A New Study Reveals Earth Probably Should Not Exist
- Vito Technology
VIVA – The orbits of the inner solar system planets - Mercury, Venus, Earth, and Mars - are chaotic, and models have suggested that these inner planets should have crashed into each other by now. And yet, that has not happened. If it happens, Earth probably should not exist.
New study published May 3 in the journal Physical Review X may finally explain why.
Through a deep plunge into the models for planetary motion, the researchers discovered that the motions of the inner planets are constrained by certain parameters that act as a tether that inhibits the system's chaos.
Besides providing a mathematical explanation for the apparent harmony in our solar system, the new study's insights may help scientists understand the trajectories of exoplanets surrounding other stars.
Planets constantly exert a mutual gravitational pull on each other – and these little tugs constantly make minor adjustments to the planets' orbits.
The outer planets, which are much larger, are more resistant to little tugs and so maintain comparatively stable orbits.

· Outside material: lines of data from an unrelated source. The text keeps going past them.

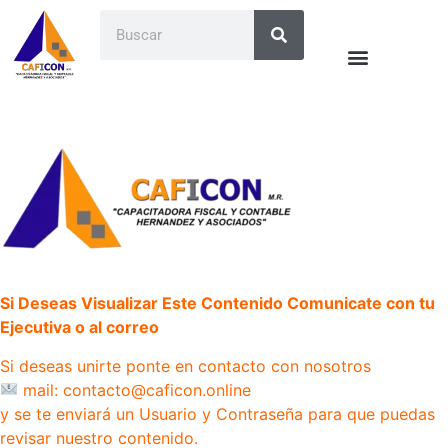
Si Deseas Visualizar Este Contenido Comunicate con tu
Ejecutiva o al correo
Si deseas unirte ponte en contacto con nosotros
mail: contacto@caficon.online
y se te enviará un Usuario y Contraseña para que puedas
revisar nuestro contenido.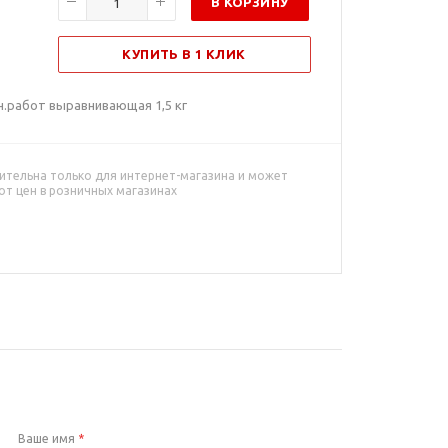
В КОРЗИНУ
КУПИТЬ В 1 КЛИК
н.работ выравнивающая 1,5 кг
ительна только для интернет-магазина и может
от цен в розничных магазинах
Ваше имя
*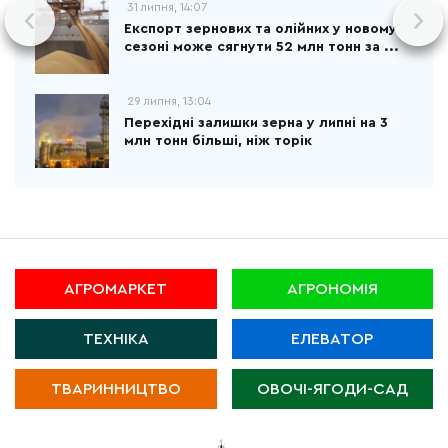
31 липня, 14:07
Експорт зернових та олійних у новому
сезоні може сягнути 52 млн тонн за ...
29 липня, 13:04
Перехідні залишки зерна у липні на 3
млн тонн більші, ніж торік
АГРОМАРКЕТ
АГРОНОМІЯ
ТЕХНІКА
ЕЛЕВАТОР
ТВАРИННИЦТВО
ОВОЧІ-ЯГОДИ-САД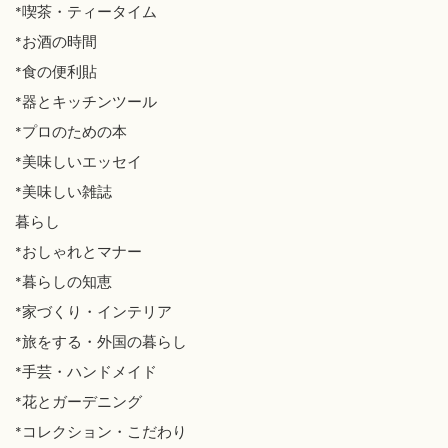
*喫茶・ティータイム
*お酒の時間
*食の便利貼
*器とキッチンツール
*プロのための本
*美味しいエッセイ
*美味しい雑誌
暮らし
*おしゃれとマナー
*暮らしの知恵
*家づくり・インテリア
*旅をする・外国の暮らし
*手芸・ハンドメイド
*花とガーデニング
*コレクション・こだわり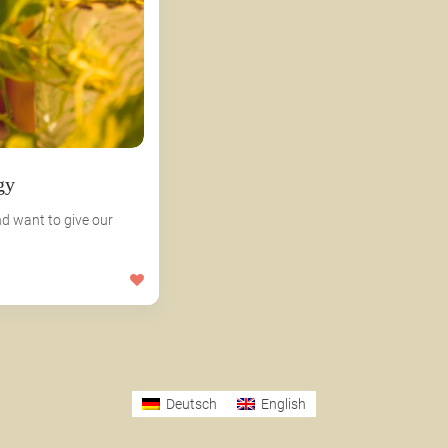
gy
d want to give our
Deutsch
English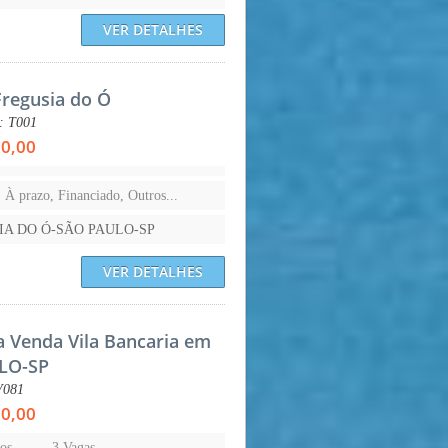
VER DETALHES
Fregusia do Ó
.: T001
00,00
, À prazo, Financiado, Outros...
IA DO Ó-SÃO PAULO-SP
VER DETALHES
a Venda Vila Bancaria em
LO-SP
V081
00,00
os
3 Vagas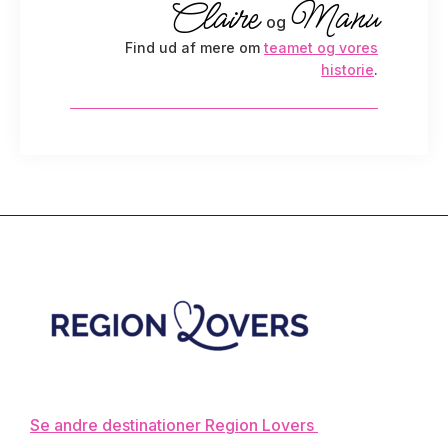
Claire
Manu
og
Find ud af mere om
teamet og vores
historie
.
Footer
Se andre destinationer Region Lovers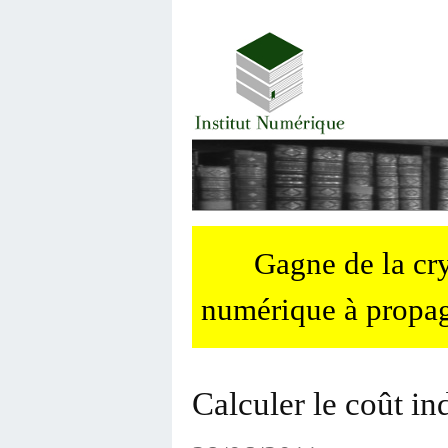
Gagne de la c
numérique à propag
Calculer le coût i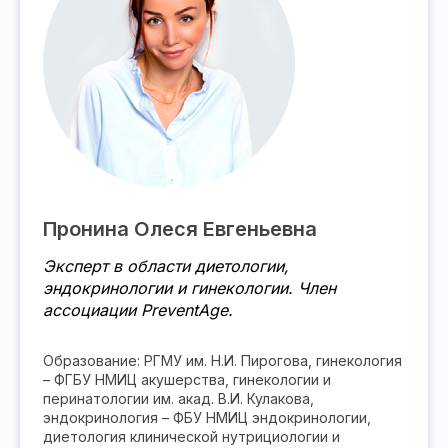
Пронина Олеся Евгеньевна
Эксперт в области диетологии,
эндокринологии и гинекологии. Член
ассоциации PreventAge.
Образование: РГМУ им. Н.И. Пирогова, гинекология
– ФГБУ НМИЦ акушерства, гинекологии и
перинатологии им. акад. В.И. Кулакова,
эндокринология – ФБУ НМИЦ эндокринологии,
диетология клинической нутрициологии и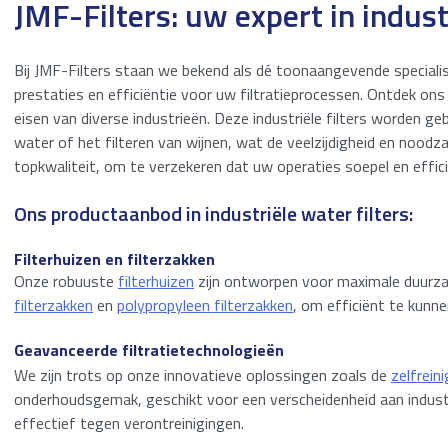
JMF-Filters: uw expert in indust
Bij JMF-Filters staan we bekend als dé toonaangevende specialis
prestaties en efficiëntie voor uw filtratieprocessen. Ontdek on
eisen van diverse industrieën. Deze industriële filters worden ge
water of het filteren van wijnen, wat de veelzijdigheid en noodz
topkwaliteit, om te verzekeren dat uw operaties soepel en effici
Ons productaanbod in industriële water filters:
Filterhuizen en filterzakken
Onze robuuste
filterhuizen
zijn ontworpen voor maximale duurzaa
filterzakken
en
polypropyleen filterzakken
, om efficiënt te kunn
Geavanceerde filtratietechnologieën
We zijn trots op onze innovatieve oplossingen zoals de
zelfreini
onderhoudsgemak, geschikt voor een verscheidenheid aan indust
effectief tegen verontreinigingen.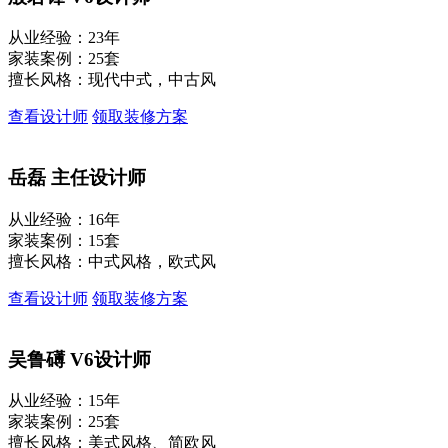
从业经验：23年
家装案例：25套
擅长风格：现代中式，中古风
查看设计师
领取装修方案
岳磊
主任设计师
从业经验：16年
家装案例：15套
擅长风格：中式风格，欧式风
查看设计师
领取装修方案
吴鲁礡
V6设计师
从业经验：15年
家装案例：25套
擅长风格：美式风格、简欧风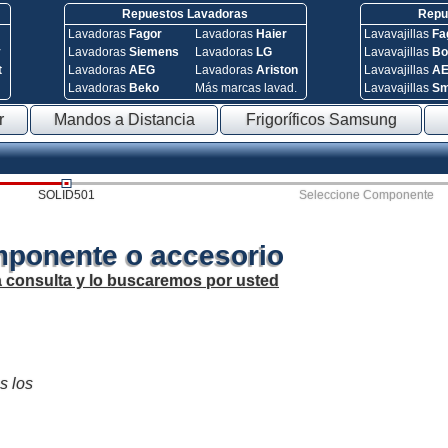
Repuestos Lavadoras
Repue
Lavadoras
Fagor
Lavadoras
Haier
Lavavajillas
Fa
y
Lavadoras
Siemens
Lavadoras
LG
Lavavajillas
Bo
t
Lavadoras
AEG
Lavadoras
Ariston
Lavavajillas
A
Lavadoras
Beko
Más marcas lavad.
Lavavajillas
S
r
Mandos a Distancia
Frigoríficos Samsung
SOLID501
Seleccione Componente
mponente o accesorio
a consulta y lo buscaremos por usted
s los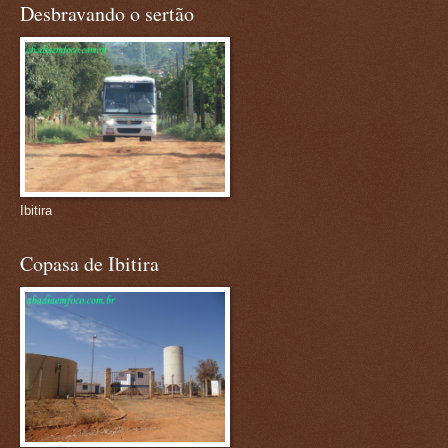
Desbravando o sertão
Ibitira
Copasa de Ibitira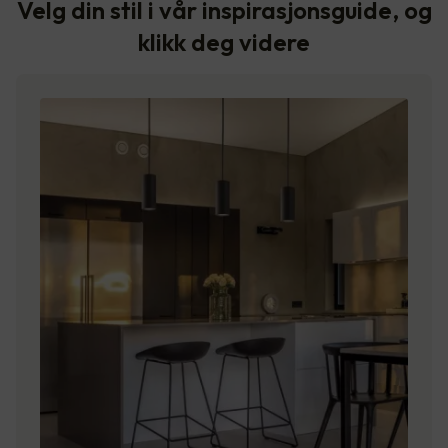
Velg din stil i vår inspirasjonsguide, og
klikk deg videre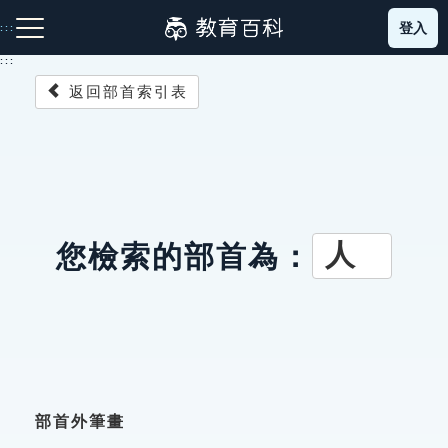
跳
登入
:::
到
主
:::
要
返回部首索引表
內
容
注音索引圖示
筆畫索引圖示
部首索引表圖示
人
您檢索的部首為：
網站導覽
生字詞彙表
成語故事
部首外筆畫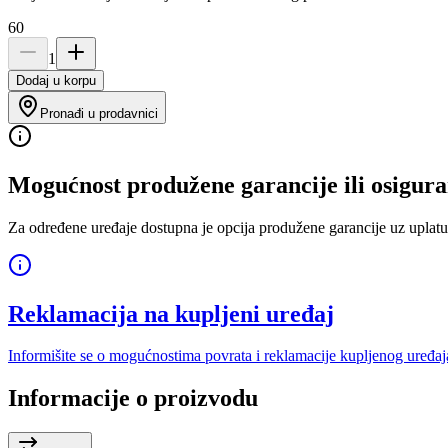
60
1
Dodaj u korpu
Pronađi u prodavnici
Mogućnost produžene garancije ili osigura
Za određene uređaje dostupna je opcija produžene garancije uz uplatu
Reklamacija na kupljeni uređaj
Informišite se o mogućnostima povrata i reklamacije kupljenog uređaj
Informacije o proizvodu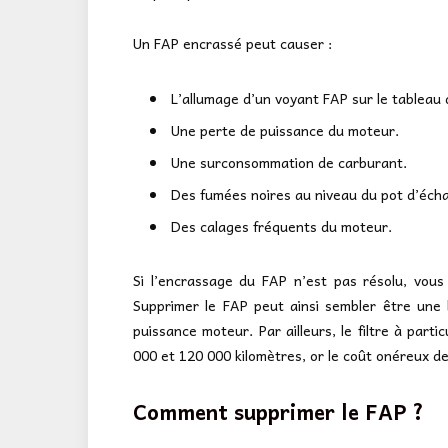
Un FAP encrassé peut causer :
L’allumage d’un voyant FAP sur le tableau 
Une perte de puissance du moteur.
Une surconsommation de carburant.
Des fumées noires au niveau du pot d’éc
Des calages fréquents du moteur.
Si l’encrassage du FAP n’est pas résolu, vou
Supprimer le FAP peut ainsi sembler être une
puissance moteur. Par ailleurs, le filtre à part
000 et 120 000 kilomètres, or le coût onéreux de
Comment supprimer le FAP ?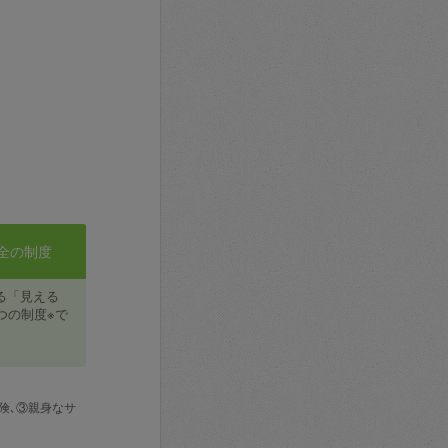
全の制度
る「見える
つの制度※で
険､③親身なサ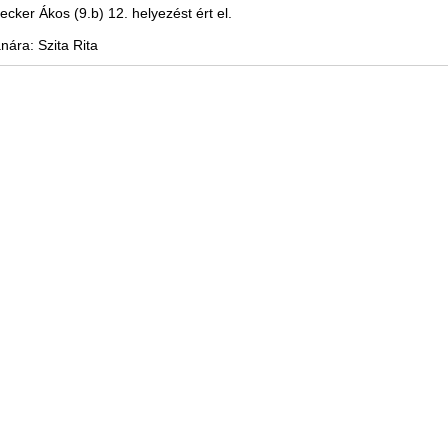
ecker Ákos (9.b) 12. helyezést ért el.
anára: Szita Rita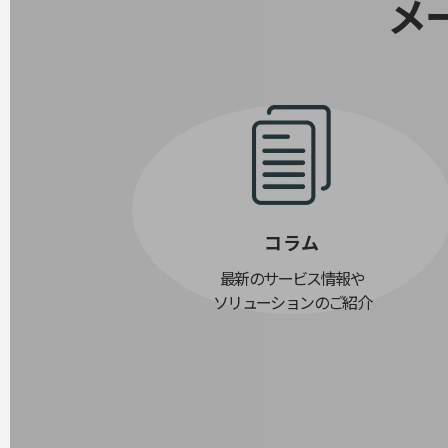
メ
医療・介護
観光
教育
モビリティ
製造・建設業
小売業
キーワードで探す
コラム
モバイルTOP
最新のサービス情報や
法人向けスマホ・携帯に関する、
ソリューションのご紹介
おすすめの機種、料金やサービスをご紹介
製品
製品TOP
ビジネス向けスマートフォン
タフネススマートフォン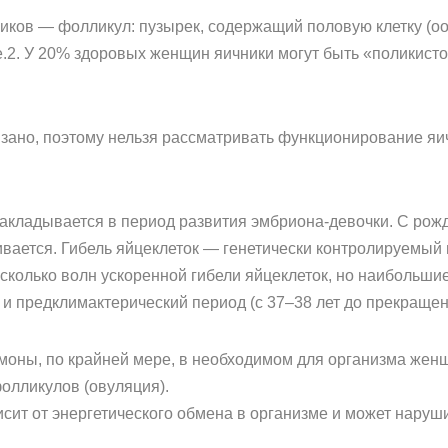
иков — фолликул: пузырек, содержащий половую клетку (оо
.2. У 20% здоровых женщин яичники могут быть «поликист
язано, поэтому нельзя рассматривать функционирование яи
 закладывается в период развития эмбриона-девочки. С ро
вается. Гибель яйцеклеток — генетически контролируемый 
колько волн ускоренной гибели яйцеклеток, но наибольши
 и предклимактерический период (с 37–38 лет до прекраще
рмоны, по крайней мере, в необходимом для организма жен
олликулов (овуляция).
исит от энергетического обмена в организме и может нару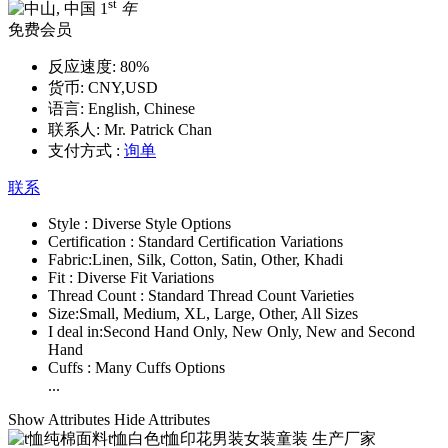
st
1
年
免费会员
反应速度:
80%
货币:
CNY,USD
语言:
English, Chinese
联系人:
Mr. Patrick Chan
支付方式 :
询单
联系
Style :
Diverse Style Options
Certification :
Standard Certification Variations
Fabric:
Linen, Silk, Cotton, Satin, Other, Khadi
Fit :
Diverse Fit Variations
Thread Count :
Standard Thread Count Varieties
Size:
Small, Medium, XL, Large, Other, All Sizes
I deal in:
Second Hand Only, New Only, New and Second
Hand
Cuffs :
Many Cuffs Options
...
Show Attributes
Hide Attributes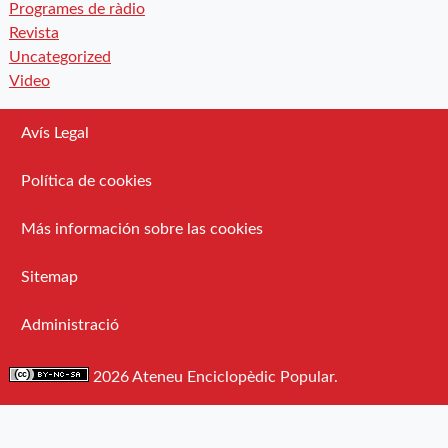
Programes de ràdio
Revista
Uncategorized
Video
Avís Legal
Política de cookies
Más información sobre las cookies
Sitemap
Administració
2026 Ateneu Enciclopèdic Popular.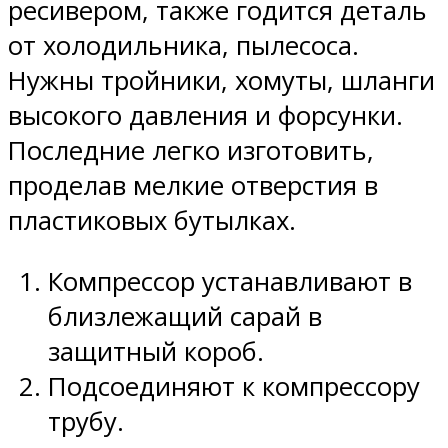
ресивером, также годится деталь
от холодильника, пылесоса.
Нужны тройники, хомуты, шланги
высокого давления и форсунки.
Последние легко изготовить,
проделав мелкие отверстия в
пластиковых бутылках.
Компрессор устанавливают в
близлежащий сарай в
защитный короб.
Подсоединяют к компрессору
трубу.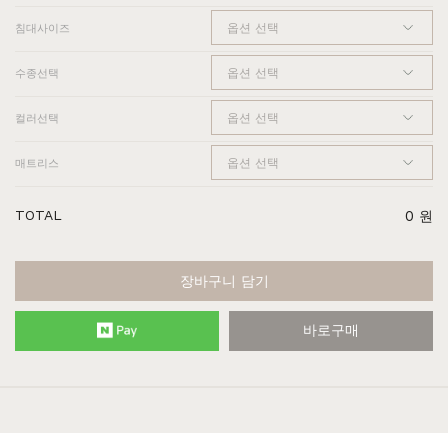
침대사이즈
수종선택
컬러선택
매트리스
TOTAL
0
원
장바구니 담기
바로구매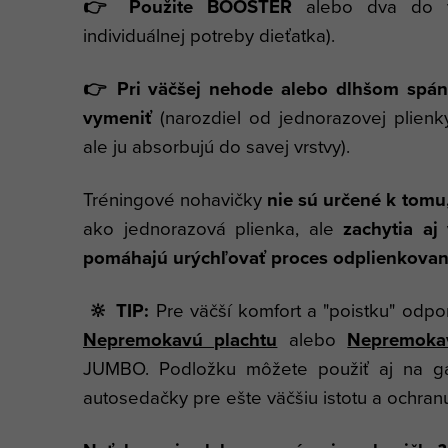
👉 Použite BOOSTER
alebo dva do vr
individuálnej potreby dieťatka).
👉 Pri väčšej nehode alebo dlhšom spán
vymeniť
(narozdiel od jednorazovej plienk
ale ju absorbujú do savej vrstvy).
Tréningové nohavičky
nie sú určené k tomu,
ako jednorazová plienka, ale
zachytia aj
pomáhajú urýchľovať proces odplienkovan
🔆 TIP:
Pre väčší komfort a "poistku" odp
Nepremokavú plachtu
alebo
Nepremoka
JUMBO. Podložku môžete použiť aj na gau
autosedačky pre ešte väčšiu istotu a ochran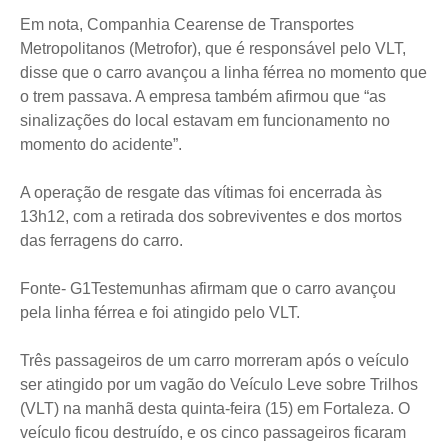
Em nota, Companhia Cearense de Transportes
Metropolitanos (Metrofor), que é responsável pelo VLT,
disse que o carro avançou a linha férrea no momento que
o trem passava. A empresa também afirmou que “as
sinalizações do local estavam em funcionamento no
momento do acidente”.
A operação de resgate das vítimas foi encerrada às
13h12, com a retirada dos sobreviventes e dos mortos
das ferragens do carro.
Fonte- G1Testemunhas afirmam que o carro avançou
pela linha férrea e foi atingido pelo VLT.
Três passageiros de um carro morreram após o veículo
ser atingido por um vagão do Veículo Leve sobre Trilhos
(VLT) na manhã desta quinta-feira (15) em Fortaleza. O
veículo ficou destruído, e os cinco passageiros ficaram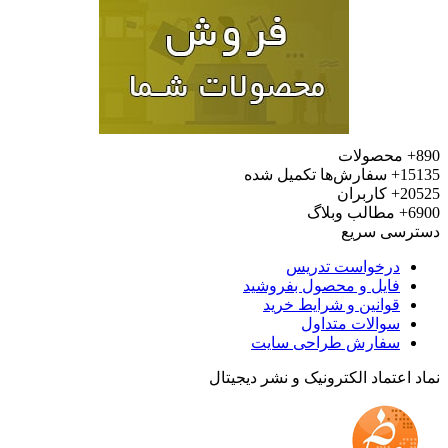
محصولات
15
سفارش‌ها تکمیل شده
20
کاربران
6
مطالب وبلاگ
رسی سریع
درخواست تدریس
فایل و محصول بفروشید
قوانین و شرایط خرید
سوالات متداول
سفارش طراحی سایت
 اعتماد الکترونیک و نشر دیجیتال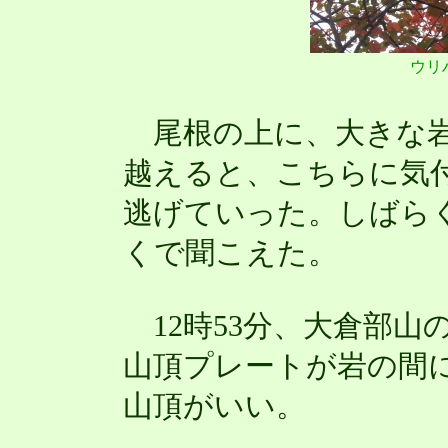
ウリ
尾根の上に、大きな岩
越えると、こちらに気
逃げていった。しばら
くで聞こえた。
12時53分、大倉部山
山頂プレートが岩の間
山頂がいい。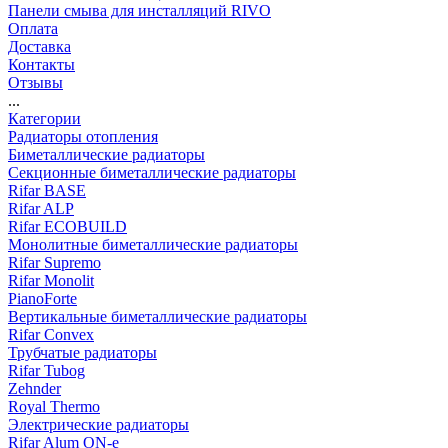
Панели смыва для инсталляций RIVO
Оплата
Доставка
Контакты
Отзывы
...
Категории
Радиаторы отопления
Биметаллические радиаторы
Секционные биметаллические радиаторы
Rifar BASE
Rifar ALP
Rifar ECOBUILD
Монолитные биметаллические радиаторы
Rifar Supremo
Rifar Monolit
PianoForte
Вертикальные биметаллические радиаторы
Rifar Convex
Трубчатые радиаторы
Rifar Tubog
Zehnder
Royal Thermo
Электрические радиаторы
Rifar Alum ON-e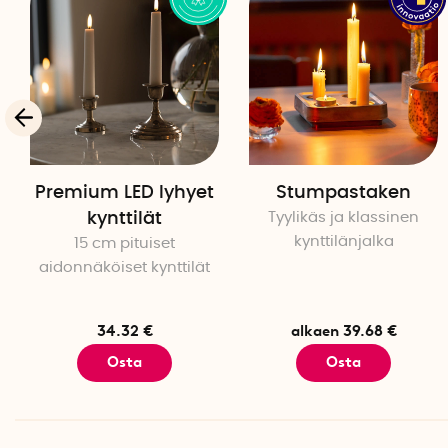
Premium LED lyhyet
Stumpastaken
kynttilät
Tyylikäs ja klassinen
kynttilänjalka
15 cm pituiset
aidonnäköiset kynttilät
34.32 €
alkaen 39.68 €
Osta
Osta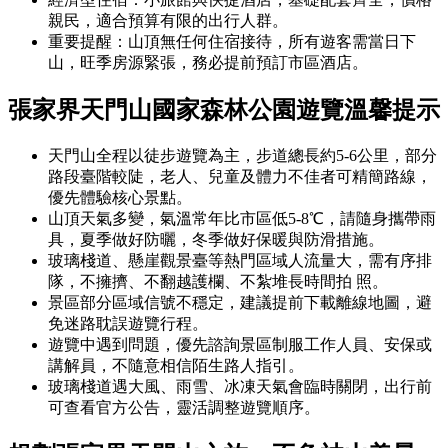
親民，適合預算有限的出行人群。
重要提醒：山頂無任何住宿接待，所有遊客需當日下
山，旺季房源緊張，務必提前預訂市區酒店。
張家界天門山國家森林公園
遊覽溫馨提示
天門山全程以徒步遊覽為主，步道總長約5-6公里，部分
路段臺階較陡，老人、兒童及體力不佳者可精簡路線，
優先體驗核心景點。
山頂天氣多變，氣溫常年比市區低5-8℃，請隨身攜帶雨
具，夏季做好防曬，冬季做好保暖與防滑措施。
玻璃棧道、懸崖觀景臺等熱門區域人流量大，需有序排
隊，不擁擠、不翻越護欄、不紮堆長時間拍 照。
景區部分區域信號不穩定，建議提前下載離線地圖，避
免迷路耽誤遊覽行程。
遊覽中遇到問題，優先諮詢景區制服工作人員、安保或
講解員，不隨意相信陌生路人指引。
玻璃棧道遇大風、雨雪、冰凍天氣會臨時關閉，出行前
可查看官方公告，靈活調整遊覽順序。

The problem of inner planet trajectories, however, is still too complicated to solve exactly. In the late 19th century, mathematician Henri Poincare proved that is is mathematically impossible to solve the equations governing the motion for three or more interacting objects, often known as the three body problem.
As a result, uncertainties in the details of the planets' starting positions and velocities balloon over time.
It is possible to take two scenarios in which the distances between Mercury, Venus, Mars, and Earth differ by the slightest amount, and in one the planets smash into each other and in another they veer apart.
In 1989, Jacques Laskar, astronomer and research director at the National Center for Scientific Research and the Paris Observatory and co-author of the new study, calculated the Lyapunov time characteristic for the orbits of inner solar system planets to be only 5 million years.
"This means that you basically lose one digit every 10 million years. So, for example, the initial uncertainty of the planet's position is 15 meters, 10 million years later this uncertainty becomes 150 meters. That gives an uncertainty of 150 million kilometers, equivalent to the distance between the Earth and the Sun. You basically don't know where the planet is," Laskar says.
While 100 million years may seem like a long time, the solar system itself is more than 4.5 billion years old and the absence of dramatic events - such as planetary collisions or planets being knocked out of all this chaotic motion has long puzzled scientists.